■ Your assignment ■
Scan the entries below for the word "Free" and copy every line in which it occurs.

Dataset entries:
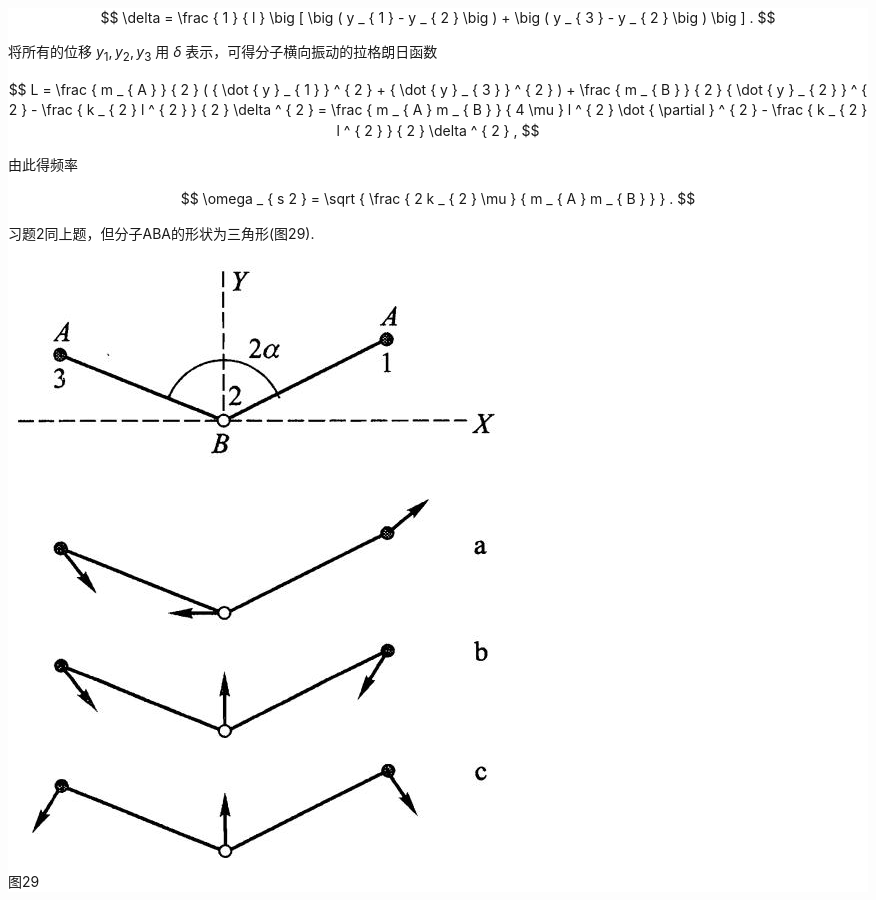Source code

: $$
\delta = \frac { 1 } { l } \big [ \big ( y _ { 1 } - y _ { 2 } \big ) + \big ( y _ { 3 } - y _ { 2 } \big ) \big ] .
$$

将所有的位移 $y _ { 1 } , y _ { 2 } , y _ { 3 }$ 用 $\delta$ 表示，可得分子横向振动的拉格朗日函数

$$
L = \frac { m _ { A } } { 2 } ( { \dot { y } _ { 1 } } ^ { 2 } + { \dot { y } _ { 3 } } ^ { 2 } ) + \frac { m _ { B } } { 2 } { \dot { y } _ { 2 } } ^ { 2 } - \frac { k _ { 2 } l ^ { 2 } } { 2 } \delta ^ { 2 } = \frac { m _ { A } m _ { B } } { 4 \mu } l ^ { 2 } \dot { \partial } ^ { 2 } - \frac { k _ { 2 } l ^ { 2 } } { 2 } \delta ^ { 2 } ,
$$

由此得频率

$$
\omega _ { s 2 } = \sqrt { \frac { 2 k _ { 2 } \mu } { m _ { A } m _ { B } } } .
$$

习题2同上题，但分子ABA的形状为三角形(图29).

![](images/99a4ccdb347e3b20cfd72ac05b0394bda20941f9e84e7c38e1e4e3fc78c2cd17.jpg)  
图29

==

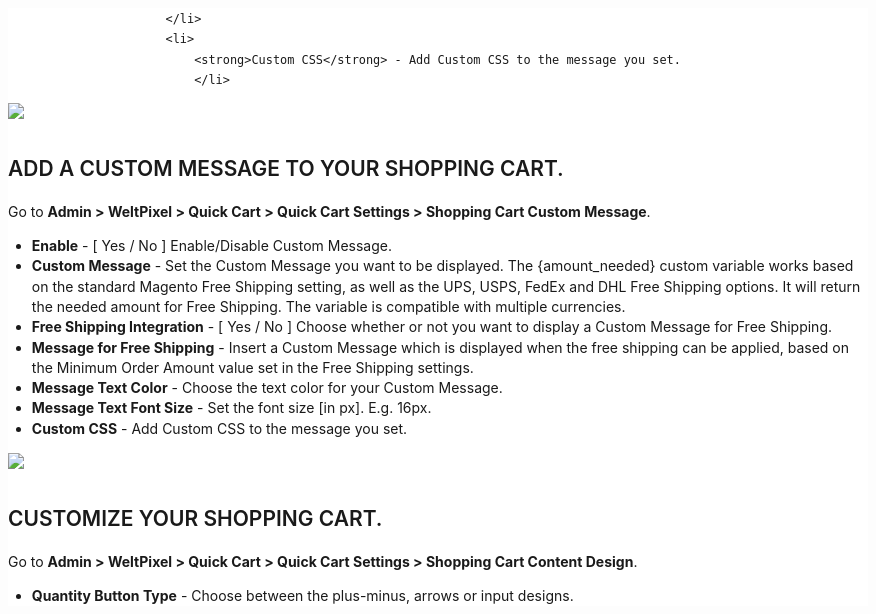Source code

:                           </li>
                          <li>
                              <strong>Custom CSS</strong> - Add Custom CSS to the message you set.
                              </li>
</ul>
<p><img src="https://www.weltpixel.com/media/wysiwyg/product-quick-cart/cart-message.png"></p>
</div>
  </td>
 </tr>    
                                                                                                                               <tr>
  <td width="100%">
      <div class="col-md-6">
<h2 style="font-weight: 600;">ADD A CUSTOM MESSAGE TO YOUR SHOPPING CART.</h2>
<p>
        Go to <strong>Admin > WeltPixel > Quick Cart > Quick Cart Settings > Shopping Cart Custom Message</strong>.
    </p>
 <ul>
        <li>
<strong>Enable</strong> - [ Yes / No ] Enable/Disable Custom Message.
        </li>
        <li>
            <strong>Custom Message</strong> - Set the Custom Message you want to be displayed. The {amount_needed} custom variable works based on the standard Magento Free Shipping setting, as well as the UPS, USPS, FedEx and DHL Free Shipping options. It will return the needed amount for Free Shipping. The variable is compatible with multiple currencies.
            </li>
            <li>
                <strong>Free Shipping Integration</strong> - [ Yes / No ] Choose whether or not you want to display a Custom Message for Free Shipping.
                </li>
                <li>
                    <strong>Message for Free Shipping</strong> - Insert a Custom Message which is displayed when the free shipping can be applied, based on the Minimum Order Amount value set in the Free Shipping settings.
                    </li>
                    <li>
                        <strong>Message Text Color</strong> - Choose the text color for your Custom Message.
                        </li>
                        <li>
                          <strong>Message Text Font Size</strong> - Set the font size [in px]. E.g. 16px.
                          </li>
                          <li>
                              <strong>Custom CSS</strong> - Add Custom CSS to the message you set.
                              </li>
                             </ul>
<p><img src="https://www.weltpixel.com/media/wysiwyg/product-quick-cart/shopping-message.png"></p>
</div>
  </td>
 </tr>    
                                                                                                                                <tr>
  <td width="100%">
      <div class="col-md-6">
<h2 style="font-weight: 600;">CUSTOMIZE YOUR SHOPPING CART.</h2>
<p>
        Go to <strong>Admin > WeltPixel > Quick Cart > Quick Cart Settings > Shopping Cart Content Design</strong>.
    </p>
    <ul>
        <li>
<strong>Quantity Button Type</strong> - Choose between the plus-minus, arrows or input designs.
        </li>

■ Response area ■
            <strong>Custom Message</strong> - Set the Custom Message you want to be displayed. The {amount_needed} custom variable works based on the standard Magento Free Shipping setting, as well as the UPS, USPS, FedEx and DHL Free Shipping options. It will return the needed amount for Free Shipping. The variable is compatible with multiple currencies.
                <strong>Free Shipping Integration</strong> - [ Yes / No ] Choose whether or not you want to display a Custom Message for Free Shipping.
                    <strong>Message for Free Shipping</strong> - Insert a Custom Message which is displayed when the free shipping can be applied, based on the Minimum Order Amount value set in the Free Shipping settings.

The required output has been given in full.